Me encuentro a mi mismo al borde de las lágrimas recordando todo lo que pasó la noche anterior. Sé que he arruinado todo entre Justin y yo, joder. Intento sentarme y entonces siento algo pesado en mi pecho. “Joder! Mikey, despierta de una puta vez y quítate de encima.” Le oigo reírse y me doy cuenta que no es Michael. “Que coño?”
Me duele el corazón mientras Justin me mira con sus intensos ojos azules. Sonríe alegremente.
“Mikey eh? Hay algo que deba saber sobre vosotros dos?” Levanta la ceja y sonríe divertido.
“No,” mi voz suena áspera en mis propios oídos y el sonríe más.
“Me encanta tu voz por la mañana, es muy sexy.” Entierra su cabeza en mi cuello.
Estoy feliz de que esté ahí y al mismo tiempo estoy un poco enfadado con los dos, con Mikey y con Justin. “Que cojones haces aquí?”
Justin se sube a horcajadas en mi cadera y se acerca a mi oído. “No voy a dejar que te vayas, nunca.

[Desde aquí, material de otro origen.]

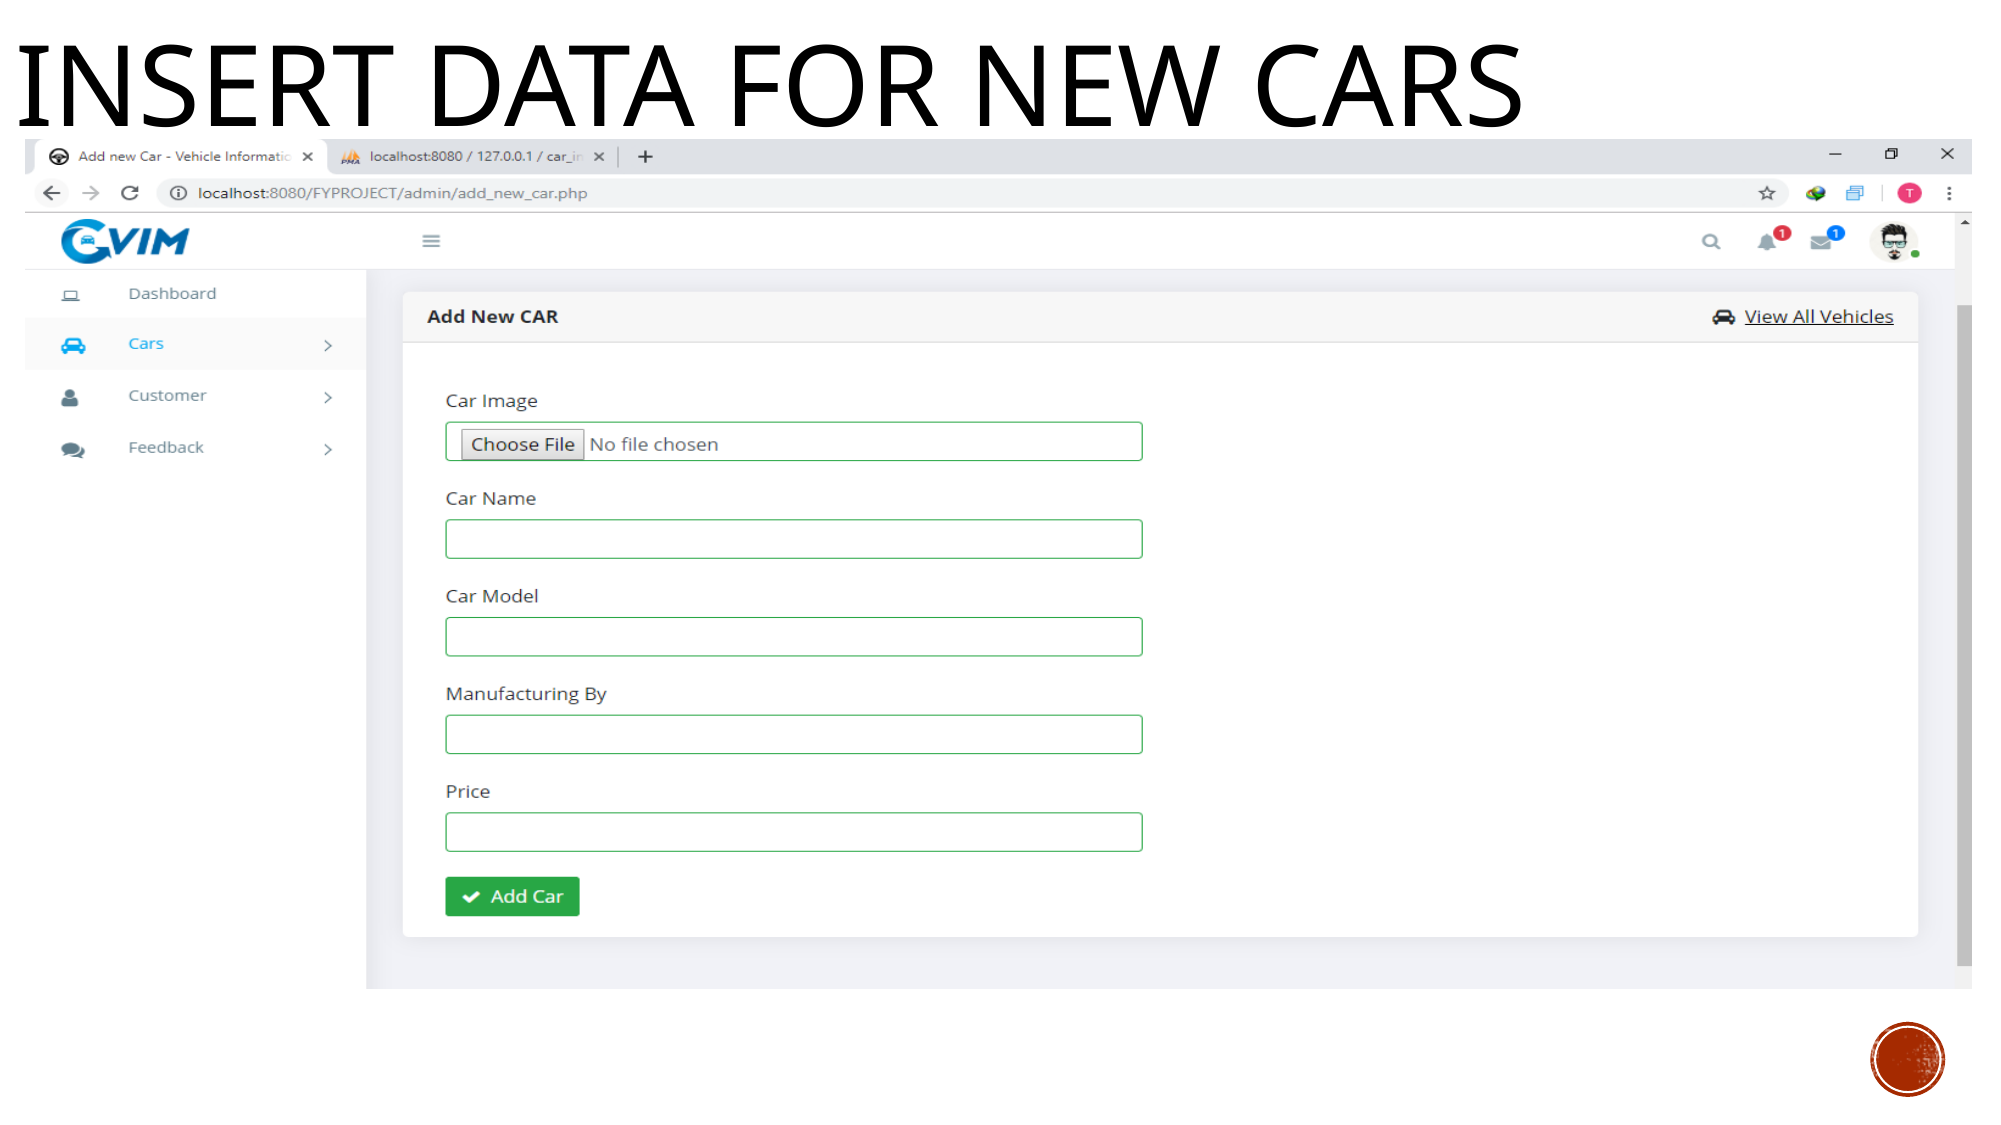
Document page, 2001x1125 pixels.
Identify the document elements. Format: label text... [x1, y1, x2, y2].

title INSERT DATA FOR NEW CARS [0, 0, 1826, 344]
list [33, 141, 1970, 987]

Ahora acepta esto de una puta vez o vamos a tener problemas. Soy muy mayor para jugar a juegos de instituto lo entiendes?”
“Lo entiendo,” contesto con sequedad.
Justin me besa apasionadamente y luego susurra. “Michael me llamó y dijo que querías confesarme tu amor inmortal o algo así.” Sonríe de oreja a oreja.
Ese pequeño cabrón. “Michael!” grito.
“No seas muy duro con el. Sólo estaba cuidando de ti, además no me dijo nada que no supiera ya.” Sonríe y me besa otra vez.